▶ [Data extracts]:
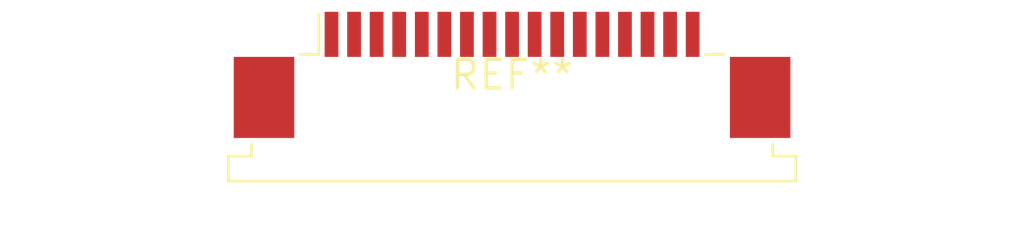
<source format=kicad_pcb>
(kicad_pcb (version 20240108) (generator pcbnew)

  (general
    (thickness 1.6)
  )

  (paper "A4")
  (layers
    (0 "F.Cu" signal)
    (31 "B.Cu" signal)
    (32 "B.Adhes" user "B.Adhesive")
    (33 "F.Adhes" user "F.Adhesive")
    (34 "B.Paste" user)
    (35 "F.Paste" user)
    (36 "B.SilkS" user "B.Silkscreen")
    (37 "F.SilkS" user "F.Silkscreen")
    (38 "B.Mask" user)
    (39 "F.Mask" user)
    (40 "Dwgs.User" user "User.Drawings")
    (41 "Cmts.User" user "User.Comments")
    (42 "Eco1.User" user "User.Eco1")
    (43 "Eco2.User" user "User.Eco2")
    (44 "Edge.Cuts" user)
    (45 "Margin" user)
    (46 "B.CrtYd" user "B.Courtyard")
    (47 "F.CrtYd" user "F.Courtyard")
    (48 "B.Fab" user)
    (49 "F.Fab" user)
    (50 "User.1" user)
    (51 "User.2" user)
    (52 "User.3" user)
    (53 "User.4" user)
    (54 "User.5" user)
    (55 "User.6" user)
    (56 "User.7" user)
    (57 "User.8" user)
    (58 "User.9" user)
  )

  (setup
    (pad_to_mask_clearance 0)
    (pcbplotparams
      (layerselection 0x00010fc_ffffffff)
      (plot_on_all_layers_selection 0x0000000_00000000)
      (disableapertmacros false)
      (usegerberextensions false)
      (usegerberattributes false)
      (usegerberadvancedattributes false)
      (creategerberjobfile false)
      (dashed_line_dash_ratio 12.000000)
      (dashed_line_gap_ratio 3.000000)
      (svgprecision 4)
      (plotframeref false)
      (viasonmask false)
      (mode 1)
      (useauxorigin false)
      (hpglpennumber 1)
      (hpglpenspeed 20)
      (hpglpendiameter 15.000000)
      (dxfpolygonmode false)
      (dxfimperialunits false)
      (dxfusepcbnewfont false)
      (psnegative false)
      (psa4output false)
      (plotreference false)
      (plotvalue false)
      (plotinvisibletext false)
      (sketchpadsonfab false)
      (subtractmaskfromsilk false)
      (outputformat 1)
      (mirror false)
      (drillshape 1)
      (scaleselection 1)
      (outputdirectory "")
    )
  )

  (net 0 "")

  (footprint "TE_1-84953-7_1x17-1MP_P1.0mm_Horizontal" (layer "F.Cu") (at 0 0))

)

</source>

▶ [Task prompt]:
Your answer should hold every record above, printed exactly and free of pictures.

▶ [Exercise answer]:
<source format=kicad_pcb>
(kicad_pcb (version 20240108) (generator pcbnew)

  (general
    (thickness 1.6)
  )

  (paper "A4")
  (layers
    (0 "F.Cu" signal)
    (31 "B.Cu" signal)
    (32 "B.Adhes" user "B.Adhesive")
    (33 "F.Adhes" user "F.Adhesive")
    (34 "B.Paste" user)
    (35 "F.Paste" user)
    (36 "B.SilkS" user "B.Silkscreen")
    (37 "F.SilkS" user "F.Silkscreen")
    (38 "B.Mask" user)
    (39 "F.Mask" user)
    (40 "Dwgs.User" user "User.Drawings")
    (41 "Cmts.User" user "User.Comments")
    (42 "Eco1.User" user "User.Eco1")
    (43 "Eco2.User" user "User.Eco2")
    (44 "Edge.Cuts" user)
    (45 "Margin" user)
    (46 "B.CrtYd" user "B.Courtyard")
    (47 "F.CrtYd" user "F.Courtyard")
    (48 "B.Fab" user)
    (49 "F.Fab" user)
    (50 "User.1" user)
    (51 "User.2" user)
    (52 "User.3" user)
    (53 "User.4" user)
    (54 "User.5" user)
    (55 "User.6" user)
    (56 "User.7" user)
    (57 "User.8" user)
    (58 "User.9" user)
  )

  (setup
    (pad_to_mask_clearance 0)
    (pcbplotparams
      (layerselection 0x00010fc_ffffffff)
      (plot_on_all_layers_selection 0x0000000_00000000)
      (disableapertmacros false)
      (usegerberextensions false)
      (usegerberattributes false)
      (usegerberadvancedattributes false)
      (creategerberjobfile false)
      (dashed_line_dash_ratio 12.000000)
      (dashed_line_gap_ratio 3.000000)
      (svgprecision 4)
      (plotframeref false)
      (viasonmask false)
      (mode 1)
      (useauxorigin false)
      (hpglpennumber 1)
      (hpglpenspeed 20)
      (hpglpendiameter 15.000000)
      (dxfpolygonmode false)
      (dxfimperialunits false)
      (dxfusepcbnewfont false)
      (psnegative false)
      (psa4output false)
      (plotreference false)
      (plotvalue false)
      (plotinvisibletext false)
      (sketchpadsonfab false)
      (subtractmaskfromsilk false)
      (outputformat 1)
      (mirror false)
      (drillshape 1)
      (scaleselection 1)
      (outputdirectory "")
    )
  )

  (net 0 "")

  (footprint "TE_1-84953-7_1x17-1MP_P1.0mm_Horizontal" (layer "F.Cu") (at 0 0))

)

</source>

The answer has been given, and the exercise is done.